-- START Exercise input --
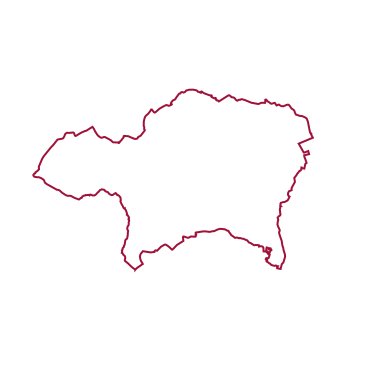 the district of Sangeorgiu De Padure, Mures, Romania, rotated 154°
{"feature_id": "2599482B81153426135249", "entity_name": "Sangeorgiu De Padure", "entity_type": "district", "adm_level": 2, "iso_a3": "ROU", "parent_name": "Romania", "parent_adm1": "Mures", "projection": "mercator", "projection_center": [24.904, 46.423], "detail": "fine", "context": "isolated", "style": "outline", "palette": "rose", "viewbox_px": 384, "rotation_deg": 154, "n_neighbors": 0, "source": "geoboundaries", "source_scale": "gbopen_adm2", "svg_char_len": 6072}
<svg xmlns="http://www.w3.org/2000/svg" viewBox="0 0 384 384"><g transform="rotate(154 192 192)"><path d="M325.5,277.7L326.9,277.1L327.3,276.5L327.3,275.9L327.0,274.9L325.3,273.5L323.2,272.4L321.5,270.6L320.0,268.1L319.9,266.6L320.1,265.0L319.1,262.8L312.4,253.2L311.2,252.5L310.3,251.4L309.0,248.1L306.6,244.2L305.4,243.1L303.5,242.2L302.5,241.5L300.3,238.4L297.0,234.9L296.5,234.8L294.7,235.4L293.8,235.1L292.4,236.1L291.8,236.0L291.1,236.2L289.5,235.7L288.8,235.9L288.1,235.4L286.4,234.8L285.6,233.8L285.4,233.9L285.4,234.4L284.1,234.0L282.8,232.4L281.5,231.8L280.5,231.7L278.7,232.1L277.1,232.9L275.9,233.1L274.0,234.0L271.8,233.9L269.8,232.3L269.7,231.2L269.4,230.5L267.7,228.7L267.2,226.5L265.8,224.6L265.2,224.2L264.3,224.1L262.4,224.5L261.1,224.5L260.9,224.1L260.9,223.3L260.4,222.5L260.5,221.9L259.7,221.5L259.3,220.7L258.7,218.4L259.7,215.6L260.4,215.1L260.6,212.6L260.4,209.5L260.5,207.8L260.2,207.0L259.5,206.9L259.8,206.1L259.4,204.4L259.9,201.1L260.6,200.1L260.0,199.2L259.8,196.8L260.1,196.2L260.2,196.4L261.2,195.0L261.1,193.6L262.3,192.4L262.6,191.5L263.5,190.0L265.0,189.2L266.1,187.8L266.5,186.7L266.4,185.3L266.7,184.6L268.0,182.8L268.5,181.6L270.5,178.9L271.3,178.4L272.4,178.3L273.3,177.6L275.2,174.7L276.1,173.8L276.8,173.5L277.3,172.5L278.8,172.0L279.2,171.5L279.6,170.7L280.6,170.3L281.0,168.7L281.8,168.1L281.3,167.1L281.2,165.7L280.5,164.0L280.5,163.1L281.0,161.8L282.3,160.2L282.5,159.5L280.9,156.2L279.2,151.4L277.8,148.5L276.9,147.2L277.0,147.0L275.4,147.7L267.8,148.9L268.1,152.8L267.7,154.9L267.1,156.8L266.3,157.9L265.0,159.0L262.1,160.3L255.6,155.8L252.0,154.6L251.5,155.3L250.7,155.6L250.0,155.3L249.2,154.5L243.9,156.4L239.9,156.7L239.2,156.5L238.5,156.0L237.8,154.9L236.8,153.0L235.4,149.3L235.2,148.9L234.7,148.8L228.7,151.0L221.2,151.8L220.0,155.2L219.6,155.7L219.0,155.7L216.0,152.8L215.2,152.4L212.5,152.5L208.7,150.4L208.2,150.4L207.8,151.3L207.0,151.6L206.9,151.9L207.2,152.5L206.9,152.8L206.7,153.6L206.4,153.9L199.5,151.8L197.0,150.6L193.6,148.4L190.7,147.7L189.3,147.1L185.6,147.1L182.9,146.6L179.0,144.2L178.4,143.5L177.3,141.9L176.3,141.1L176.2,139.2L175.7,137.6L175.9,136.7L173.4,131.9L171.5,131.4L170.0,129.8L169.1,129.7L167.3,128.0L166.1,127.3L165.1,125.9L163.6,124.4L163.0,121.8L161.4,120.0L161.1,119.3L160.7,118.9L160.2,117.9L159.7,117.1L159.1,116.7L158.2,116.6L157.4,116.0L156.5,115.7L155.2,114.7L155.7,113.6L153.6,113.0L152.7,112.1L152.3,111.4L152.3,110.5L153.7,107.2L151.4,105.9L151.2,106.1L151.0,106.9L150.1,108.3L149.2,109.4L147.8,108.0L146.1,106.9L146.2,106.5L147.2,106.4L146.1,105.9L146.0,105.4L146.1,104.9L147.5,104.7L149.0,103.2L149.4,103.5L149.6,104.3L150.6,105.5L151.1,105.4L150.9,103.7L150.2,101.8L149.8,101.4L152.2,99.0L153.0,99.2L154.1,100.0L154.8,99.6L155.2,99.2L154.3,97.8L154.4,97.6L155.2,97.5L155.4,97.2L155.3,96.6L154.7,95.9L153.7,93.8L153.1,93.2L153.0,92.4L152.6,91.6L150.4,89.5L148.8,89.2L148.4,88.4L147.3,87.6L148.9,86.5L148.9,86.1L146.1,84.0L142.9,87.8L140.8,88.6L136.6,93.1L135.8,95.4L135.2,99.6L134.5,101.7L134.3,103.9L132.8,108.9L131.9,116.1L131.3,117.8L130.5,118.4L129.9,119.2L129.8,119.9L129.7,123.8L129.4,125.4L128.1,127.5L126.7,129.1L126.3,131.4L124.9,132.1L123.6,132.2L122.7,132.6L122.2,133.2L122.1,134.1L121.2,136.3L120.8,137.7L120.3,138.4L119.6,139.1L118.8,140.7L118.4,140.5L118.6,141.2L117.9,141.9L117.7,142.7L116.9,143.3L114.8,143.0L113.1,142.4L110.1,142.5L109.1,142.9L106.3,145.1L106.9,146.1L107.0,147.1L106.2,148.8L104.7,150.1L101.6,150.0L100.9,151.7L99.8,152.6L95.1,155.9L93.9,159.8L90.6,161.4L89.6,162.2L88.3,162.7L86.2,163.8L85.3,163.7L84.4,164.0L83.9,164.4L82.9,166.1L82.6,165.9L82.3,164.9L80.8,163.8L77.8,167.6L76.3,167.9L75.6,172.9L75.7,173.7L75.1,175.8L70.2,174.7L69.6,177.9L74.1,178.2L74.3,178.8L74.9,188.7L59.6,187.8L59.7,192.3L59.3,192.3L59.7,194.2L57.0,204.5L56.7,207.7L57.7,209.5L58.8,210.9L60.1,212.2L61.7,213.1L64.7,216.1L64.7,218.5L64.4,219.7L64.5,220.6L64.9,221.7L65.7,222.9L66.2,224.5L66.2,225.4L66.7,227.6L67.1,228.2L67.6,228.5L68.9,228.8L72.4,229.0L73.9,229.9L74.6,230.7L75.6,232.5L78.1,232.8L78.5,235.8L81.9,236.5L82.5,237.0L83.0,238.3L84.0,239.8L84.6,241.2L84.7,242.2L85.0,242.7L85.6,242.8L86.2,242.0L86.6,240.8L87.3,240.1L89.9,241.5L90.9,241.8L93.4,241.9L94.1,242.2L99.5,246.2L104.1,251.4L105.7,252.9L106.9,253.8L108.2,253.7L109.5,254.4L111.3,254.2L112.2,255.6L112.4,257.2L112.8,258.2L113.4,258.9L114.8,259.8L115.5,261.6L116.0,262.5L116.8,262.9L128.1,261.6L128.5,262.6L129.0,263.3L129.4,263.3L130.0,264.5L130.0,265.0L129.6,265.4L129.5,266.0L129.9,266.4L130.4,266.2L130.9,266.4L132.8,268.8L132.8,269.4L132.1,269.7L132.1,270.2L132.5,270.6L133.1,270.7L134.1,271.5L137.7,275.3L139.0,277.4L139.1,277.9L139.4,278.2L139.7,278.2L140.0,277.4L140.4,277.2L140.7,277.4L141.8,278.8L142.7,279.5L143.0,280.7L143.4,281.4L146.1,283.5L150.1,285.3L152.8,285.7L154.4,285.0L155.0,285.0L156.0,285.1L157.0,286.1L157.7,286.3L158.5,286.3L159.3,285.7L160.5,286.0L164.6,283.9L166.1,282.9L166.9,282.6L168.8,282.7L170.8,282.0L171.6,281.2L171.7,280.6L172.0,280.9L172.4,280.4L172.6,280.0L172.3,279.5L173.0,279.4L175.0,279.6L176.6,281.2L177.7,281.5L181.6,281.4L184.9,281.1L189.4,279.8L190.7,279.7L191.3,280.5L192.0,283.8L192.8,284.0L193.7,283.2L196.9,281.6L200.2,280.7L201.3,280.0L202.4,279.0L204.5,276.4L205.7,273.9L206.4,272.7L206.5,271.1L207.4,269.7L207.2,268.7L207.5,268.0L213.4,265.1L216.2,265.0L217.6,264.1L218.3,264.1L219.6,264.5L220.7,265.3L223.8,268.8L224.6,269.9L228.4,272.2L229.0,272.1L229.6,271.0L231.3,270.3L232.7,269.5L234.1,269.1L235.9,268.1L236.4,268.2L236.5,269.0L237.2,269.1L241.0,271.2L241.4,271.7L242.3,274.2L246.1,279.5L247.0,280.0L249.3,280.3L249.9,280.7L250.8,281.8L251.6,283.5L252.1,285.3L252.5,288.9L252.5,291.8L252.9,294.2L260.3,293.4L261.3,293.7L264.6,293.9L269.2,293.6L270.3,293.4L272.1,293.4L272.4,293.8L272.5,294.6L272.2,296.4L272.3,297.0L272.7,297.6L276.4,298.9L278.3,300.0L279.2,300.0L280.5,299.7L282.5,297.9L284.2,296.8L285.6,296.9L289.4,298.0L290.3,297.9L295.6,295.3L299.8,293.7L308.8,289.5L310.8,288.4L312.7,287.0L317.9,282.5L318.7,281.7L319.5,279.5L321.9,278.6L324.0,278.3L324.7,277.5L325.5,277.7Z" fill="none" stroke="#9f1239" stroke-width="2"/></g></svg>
-- END Exercise input --
-- START Exercise input --
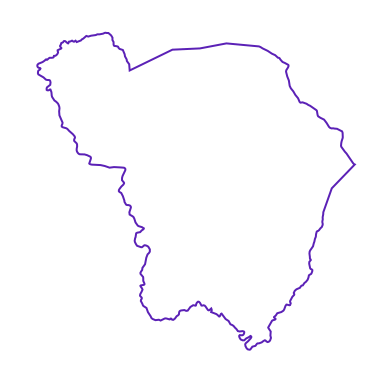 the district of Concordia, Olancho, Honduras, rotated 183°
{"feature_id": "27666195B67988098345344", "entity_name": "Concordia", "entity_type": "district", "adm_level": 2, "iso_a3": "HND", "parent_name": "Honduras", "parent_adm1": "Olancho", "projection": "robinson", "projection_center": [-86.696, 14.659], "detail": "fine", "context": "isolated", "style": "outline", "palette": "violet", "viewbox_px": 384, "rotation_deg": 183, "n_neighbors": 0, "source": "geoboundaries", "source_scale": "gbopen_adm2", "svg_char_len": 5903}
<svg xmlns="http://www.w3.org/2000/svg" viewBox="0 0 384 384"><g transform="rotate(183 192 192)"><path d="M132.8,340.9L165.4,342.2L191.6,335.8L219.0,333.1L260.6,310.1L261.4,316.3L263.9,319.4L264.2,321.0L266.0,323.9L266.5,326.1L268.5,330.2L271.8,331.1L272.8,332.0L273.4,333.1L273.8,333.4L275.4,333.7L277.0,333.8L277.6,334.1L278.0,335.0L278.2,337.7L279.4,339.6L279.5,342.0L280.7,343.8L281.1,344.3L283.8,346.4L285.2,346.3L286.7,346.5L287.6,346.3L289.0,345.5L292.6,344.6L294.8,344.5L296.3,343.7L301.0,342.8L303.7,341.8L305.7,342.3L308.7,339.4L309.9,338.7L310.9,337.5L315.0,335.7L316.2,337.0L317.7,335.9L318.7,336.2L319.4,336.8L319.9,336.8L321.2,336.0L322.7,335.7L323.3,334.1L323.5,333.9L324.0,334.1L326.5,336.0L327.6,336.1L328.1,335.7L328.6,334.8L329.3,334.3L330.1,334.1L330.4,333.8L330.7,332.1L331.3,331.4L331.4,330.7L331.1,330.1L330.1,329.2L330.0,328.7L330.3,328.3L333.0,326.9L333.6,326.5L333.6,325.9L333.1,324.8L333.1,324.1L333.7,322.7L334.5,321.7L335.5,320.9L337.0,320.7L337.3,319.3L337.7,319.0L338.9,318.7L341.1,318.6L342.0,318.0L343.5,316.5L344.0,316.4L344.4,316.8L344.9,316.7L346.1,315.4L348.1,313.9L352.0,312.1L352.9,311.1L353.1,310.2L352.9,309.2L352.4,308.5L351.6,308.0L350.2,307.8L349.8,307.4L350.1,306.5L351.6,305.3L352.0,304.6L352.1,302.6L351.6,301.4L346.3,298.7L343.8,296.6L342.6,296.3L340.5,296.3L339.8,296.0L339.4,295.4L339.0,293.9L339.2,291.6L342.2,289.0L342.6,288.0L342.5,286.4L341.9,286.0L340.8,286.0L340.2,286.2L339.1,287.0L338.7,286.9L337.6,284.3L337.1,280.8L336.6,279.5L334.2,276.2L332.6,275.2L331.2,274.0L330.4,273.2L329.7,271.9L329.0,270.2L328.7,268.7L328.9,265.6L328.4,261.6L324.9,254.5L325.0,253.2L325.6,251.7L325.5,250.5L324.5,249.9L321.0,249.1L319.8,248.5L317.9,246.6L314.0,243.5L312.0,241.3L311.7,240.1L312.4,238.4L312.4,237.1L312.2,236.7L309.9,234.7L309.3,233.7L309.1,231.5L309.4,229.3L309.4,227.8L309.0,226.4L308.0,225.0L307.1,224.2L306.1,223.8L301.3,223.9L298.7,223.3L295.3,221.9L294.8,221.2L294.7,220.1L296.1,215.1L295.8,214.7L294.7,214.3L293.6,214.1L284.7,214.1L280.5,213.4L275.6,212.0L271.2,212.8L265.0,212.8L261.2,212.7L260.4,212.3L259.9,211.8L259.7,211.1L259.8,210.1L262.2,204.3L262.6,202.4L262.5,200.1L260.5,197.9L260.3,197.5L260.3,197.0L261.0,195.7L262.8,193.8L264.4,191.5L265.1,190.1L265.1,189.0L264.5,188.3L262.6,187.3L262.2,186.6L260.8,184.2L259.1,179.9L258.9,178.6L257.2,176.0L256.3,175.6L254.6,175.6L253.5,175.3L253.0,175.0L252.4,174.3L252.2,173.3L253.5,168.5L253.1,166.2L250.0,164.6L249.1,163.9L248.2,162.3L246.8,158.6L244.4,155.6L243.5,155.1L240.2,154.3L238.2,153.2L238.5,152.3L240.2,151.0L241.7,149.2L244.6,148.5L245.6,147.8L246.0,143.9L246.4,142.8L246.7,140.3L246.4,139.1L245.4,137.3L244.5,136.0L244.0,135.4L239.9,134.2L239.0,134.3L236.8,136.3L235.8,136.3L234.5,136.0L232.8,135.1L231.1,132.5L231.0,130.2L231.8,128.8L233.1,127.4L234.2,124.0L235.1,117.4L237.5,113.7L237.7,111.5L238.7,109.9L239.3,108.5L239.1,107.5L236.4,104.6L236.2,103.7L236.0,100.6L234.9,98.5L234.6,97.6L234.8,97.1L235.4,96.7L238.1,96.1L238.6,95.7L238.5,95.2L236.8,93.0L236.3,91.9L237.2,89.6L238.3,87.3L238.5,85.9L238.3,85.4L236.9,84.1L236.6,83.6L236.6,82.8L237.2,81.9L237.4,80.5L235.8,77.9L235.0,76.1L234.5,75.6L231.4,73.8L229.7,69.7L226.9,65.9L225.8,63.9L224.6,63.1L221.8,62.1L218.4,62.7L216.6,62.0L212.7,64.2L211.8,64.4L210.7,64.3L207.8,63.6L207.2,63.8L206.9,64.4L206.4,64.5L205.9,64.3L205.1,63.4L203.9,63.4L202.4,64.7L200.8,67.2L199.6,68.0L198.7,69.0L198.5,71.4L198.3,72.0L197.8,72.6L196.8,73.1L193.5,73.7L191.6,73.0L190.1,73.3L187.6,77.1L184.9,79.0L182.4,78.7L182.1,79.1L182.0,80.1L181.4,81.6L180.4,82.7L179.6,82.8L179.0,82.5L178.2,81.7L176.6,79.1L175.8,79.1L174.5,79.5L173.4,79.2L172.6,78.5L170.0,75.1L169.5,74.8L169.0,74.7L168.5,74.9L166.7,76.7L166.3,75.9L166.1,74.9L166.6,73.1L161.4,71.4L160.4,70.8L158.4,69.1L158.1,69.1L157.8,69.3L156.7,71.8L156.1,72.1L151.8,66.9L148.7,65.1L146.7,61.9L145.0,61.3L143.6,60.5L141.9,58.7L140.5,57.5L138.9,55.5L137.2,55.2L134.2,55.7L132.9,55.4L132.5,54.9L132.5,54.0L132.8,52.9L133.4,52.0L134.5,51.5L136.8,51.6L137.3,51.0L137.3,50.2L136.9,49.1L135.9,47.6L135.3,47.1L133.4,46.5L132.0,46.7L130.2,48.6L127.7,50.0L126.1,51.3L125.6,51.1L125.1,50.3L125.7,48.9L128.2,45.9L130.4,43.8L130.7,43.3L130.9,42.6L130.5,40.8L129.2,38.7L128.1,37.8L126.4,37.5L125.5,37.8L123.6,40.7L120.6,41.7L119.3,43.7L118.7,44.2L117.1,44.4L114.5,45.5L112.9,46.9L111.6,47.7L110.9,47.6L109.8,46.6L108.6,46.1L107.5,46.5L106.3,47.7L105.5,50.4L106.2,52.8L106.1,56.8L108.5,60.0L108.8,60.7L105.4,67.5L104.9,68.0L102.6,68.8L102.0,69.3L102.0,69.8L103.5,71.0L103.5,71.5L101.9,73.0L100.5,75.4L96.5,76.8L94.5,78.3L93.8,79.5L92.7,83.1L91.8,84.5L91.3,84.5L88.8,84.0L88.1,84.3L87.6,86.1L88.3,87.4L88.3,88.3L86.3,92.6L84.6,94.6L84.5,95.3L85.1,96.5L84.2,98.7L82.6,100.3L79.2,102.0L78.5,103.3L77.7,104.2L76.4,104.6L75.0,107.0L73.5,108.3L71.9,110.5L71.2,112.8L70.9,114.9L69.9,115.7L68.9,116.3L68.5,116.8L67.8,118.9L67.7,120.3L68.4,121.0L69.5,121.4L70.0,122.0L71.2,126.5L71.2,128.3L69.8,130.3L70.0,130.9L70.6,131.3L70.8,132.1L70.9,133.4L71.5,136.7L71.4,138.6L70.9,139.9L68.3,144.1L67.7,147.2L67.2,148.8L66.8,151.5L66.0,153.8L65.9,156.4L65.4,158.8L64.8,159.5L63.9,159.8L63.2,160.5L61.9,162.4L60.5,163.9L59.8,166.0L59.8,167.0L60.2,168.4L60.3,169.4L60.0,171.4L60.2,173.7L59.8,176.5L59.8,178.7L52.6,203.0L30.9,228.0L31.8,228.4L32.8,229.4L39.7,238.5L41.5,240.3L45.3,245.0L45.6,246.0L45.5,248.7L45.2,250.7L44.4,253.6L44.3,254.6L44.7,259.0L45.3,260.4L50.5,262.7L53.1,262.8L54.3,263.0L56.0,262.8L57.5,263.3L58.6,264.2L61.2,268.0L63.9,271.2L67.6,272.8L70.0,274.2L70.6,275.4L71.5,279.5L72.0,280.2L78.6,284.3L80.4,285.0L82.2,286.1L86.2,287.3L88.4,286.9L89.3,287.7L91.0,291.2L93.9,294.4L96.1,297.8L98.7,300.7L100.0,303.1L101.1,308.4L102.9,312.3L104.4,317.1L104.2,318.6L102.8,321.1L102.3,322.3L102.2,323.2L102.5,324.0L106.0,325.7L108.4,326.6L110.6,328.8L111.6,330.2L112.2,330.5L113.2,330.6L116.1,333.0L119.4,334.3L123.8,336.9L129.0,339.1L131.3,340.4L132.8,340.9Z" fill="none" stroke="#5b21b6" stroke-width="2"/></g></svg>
-- END Exercise input --
# [Set exercise]
Pull out every line of the entries above that contains the word "style", copying each one in full.

# [Result for this exercise]
{"feature_id": "2599482B81153426135249", "entity_name": "Sangeorgiu De Padure", "entity_type": "district", "adm_level": 2, "iso_a3": "ROU", "parent_name": "Romania", "parent_adm1": "Mures", "projection": "mercator", "projection_center": [24.904, 46.423], "detail": "fine", "context": "isolated", "style": "outline", "palette": "rose", "viewbox_px": 384, "rotation_deg": 154, "n_neighbors": 0, "source": "geoboundaries", "source_scale": "gbopen_adm2", "svg_char_len": 6072}
{"feature_id": "27666195B67988098345344", "entity_name": "Concordia", "entity_type": "district", "adm_level": 2, "iso_a3": "HND", "parent_name": "Honduras", "parent_adm1": "Olancho", "projection": "robinson", "projection_center": [-86.696, 14.659], "detail": "fine", "context": "isolated", "style": "outline", "palette": "violet", "viewbox_px": 384, "rotation_deg": 183, "n_neighbors": 0, "source": "geoboundaries", "source_scale": "gbopen_adm2", "svg_char_len": 5903}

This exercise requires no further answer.